Our study consisted of 94 consecutive patients who received preoperative combined-modality therapy at Memorial Sloan-Kettering Cancer Center followed by restorative rectal resection. At issue is the inclusion of four patients in whom the final radiation dose was unavailable. However, as stated in our report, our records indicate that a full course of preoperative radiation was given. Of additional concern was the inclusion of seven patients that received concomitant irinotecan, rather than 5-fluorouracil, with preoperative radiation. We do not feel that the inclusion of these seven patients affected our results because the use of irinotecan was equally represented between the groups compared.
Our conclusions are not based solely on the results of 17 patients as suggested by the author, but rather on 94 patients, including the group of 77 patients with >1 cm margins. Furthermore, analysis of distal margin length as a continuous variable using the Cox proportional hazards model in all 94 patients did not reveal any relation between distal margin length and either local or overall treatment failure (hazard ratios of 1.1).

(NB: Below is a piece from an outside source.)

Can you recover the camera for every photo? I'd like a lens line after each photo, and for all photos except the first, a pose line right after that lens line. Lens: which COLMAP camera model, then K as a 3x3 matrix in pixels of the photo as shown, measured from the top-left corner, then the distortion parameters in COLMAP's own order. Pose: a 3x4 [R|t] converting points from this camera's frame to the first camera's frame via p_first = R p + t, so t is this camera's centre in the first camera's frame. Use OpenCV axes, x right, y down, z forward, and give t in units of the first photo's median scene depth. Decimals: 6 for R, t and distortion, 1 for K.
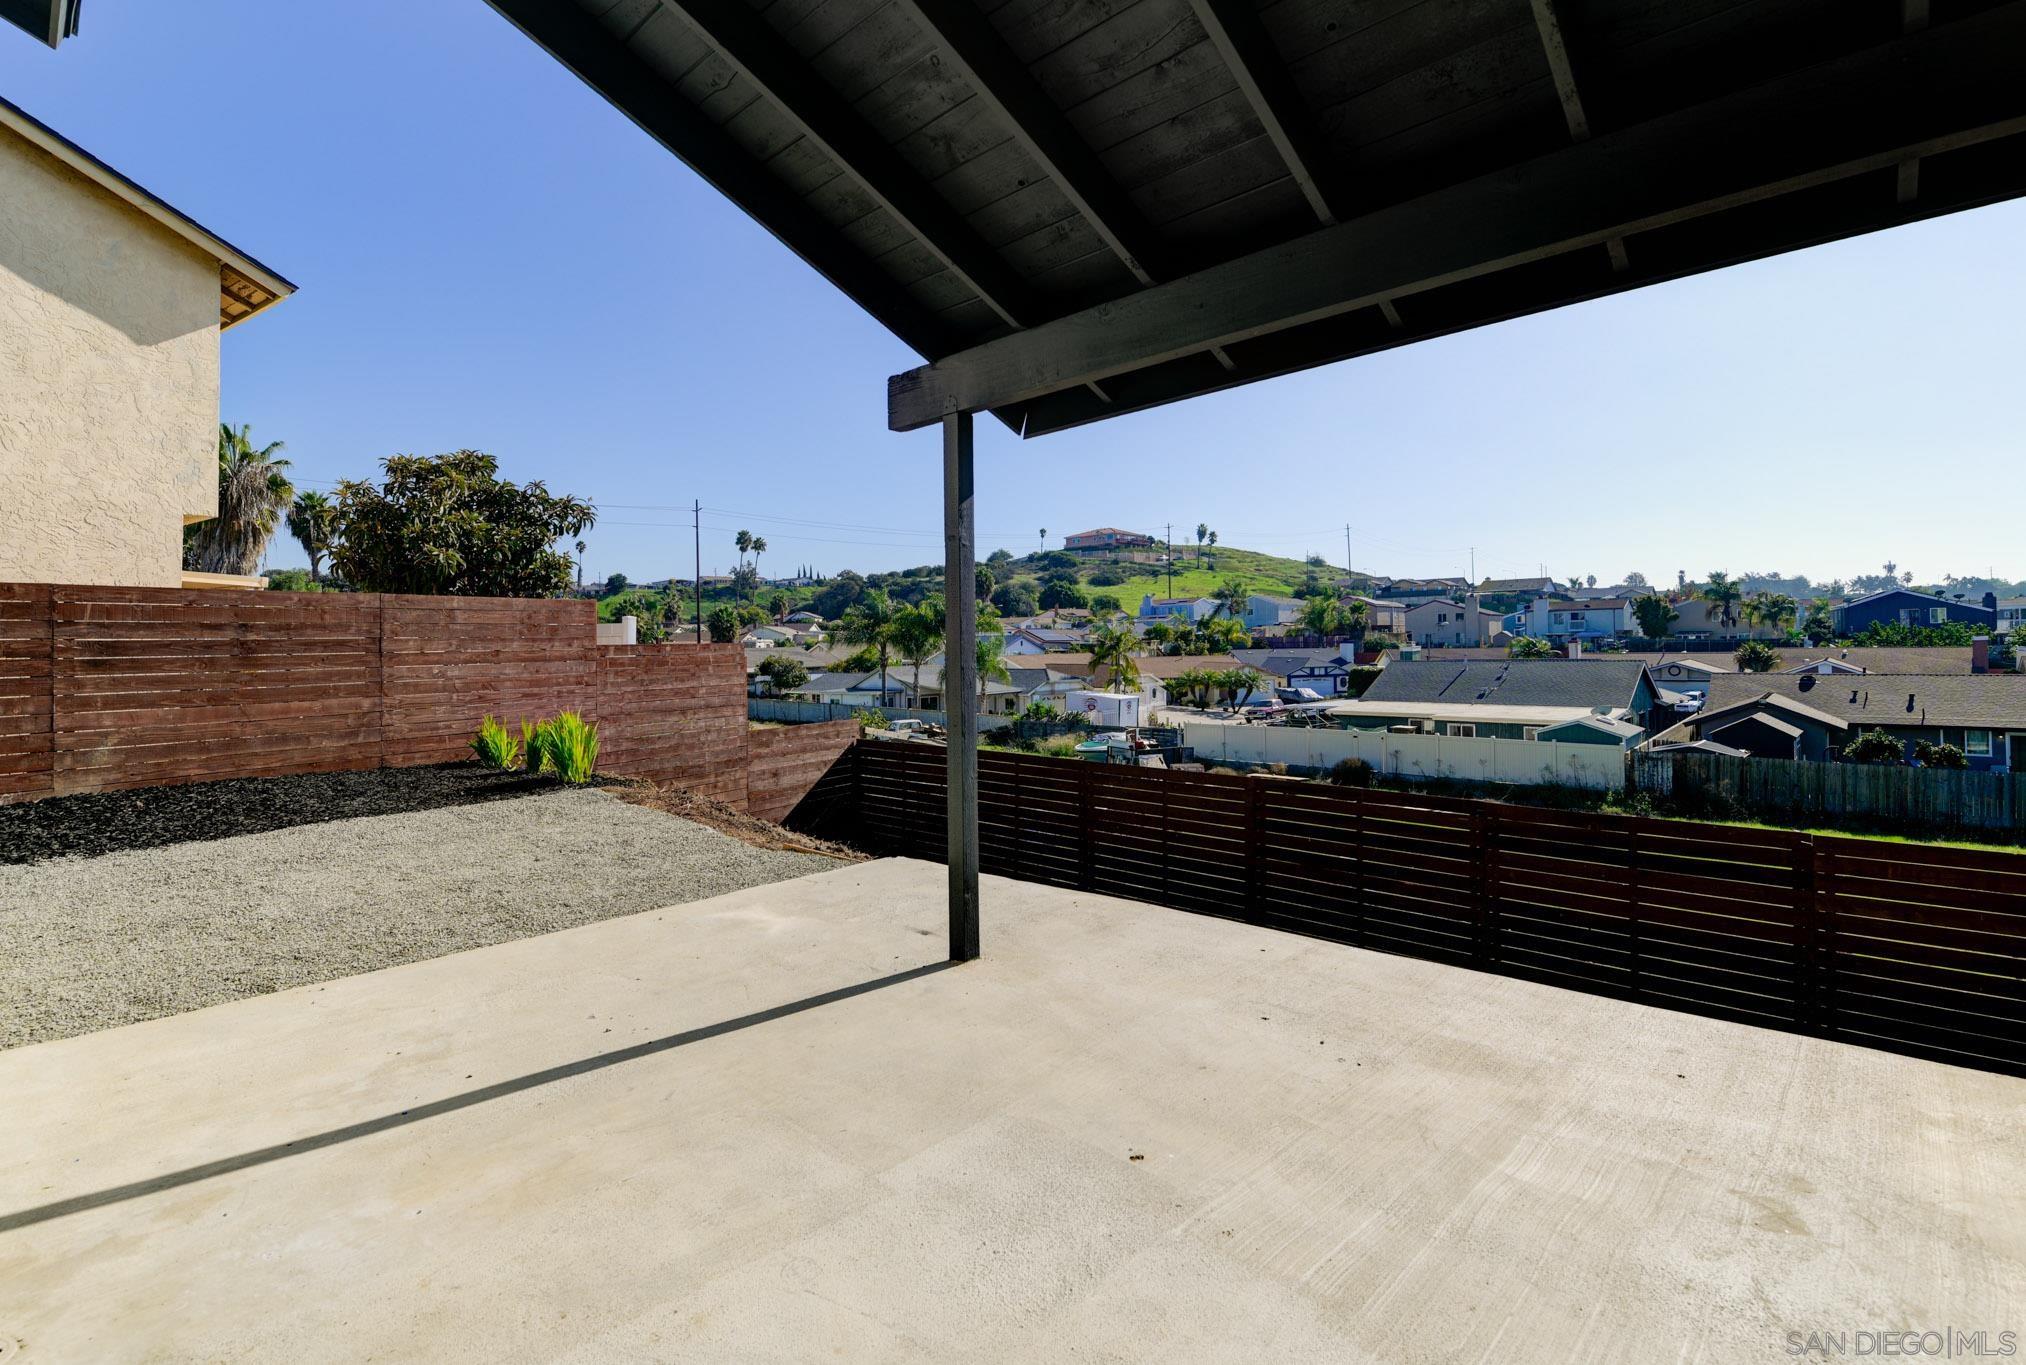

Although follow-up was retrospective in our analysis, we do not agree that the data is necessarily suspect. Seven of 11 local recurrences, and all of the distant recurrences, were confirmed histologically. The follow-up strategy employed did vary to some degree between surgeons and over the 10-year study period and was undoubtedly individualized. The uniform follow-up approach suggested by the reviewer would be ideal but seems unrealistic in the setting of a retrospective analysis.
We wish to reiterate that obtaining a 12 cm or greater distal resection margin, whenever possible, remains an important goal in restorative rectal cancer resection. However, our data suggest that following preoperative combined-modality therapy and a restorative resection of an otherwise favorable tumor, a short (but histologically negative) distal resection margin, does not, in itself, indicate a need for further resection. Lastly, we wish to echo the need for prospective studies of larger sample size and longer follow-up to address the relative contributions of distal and circumferential margins on long-term outcome.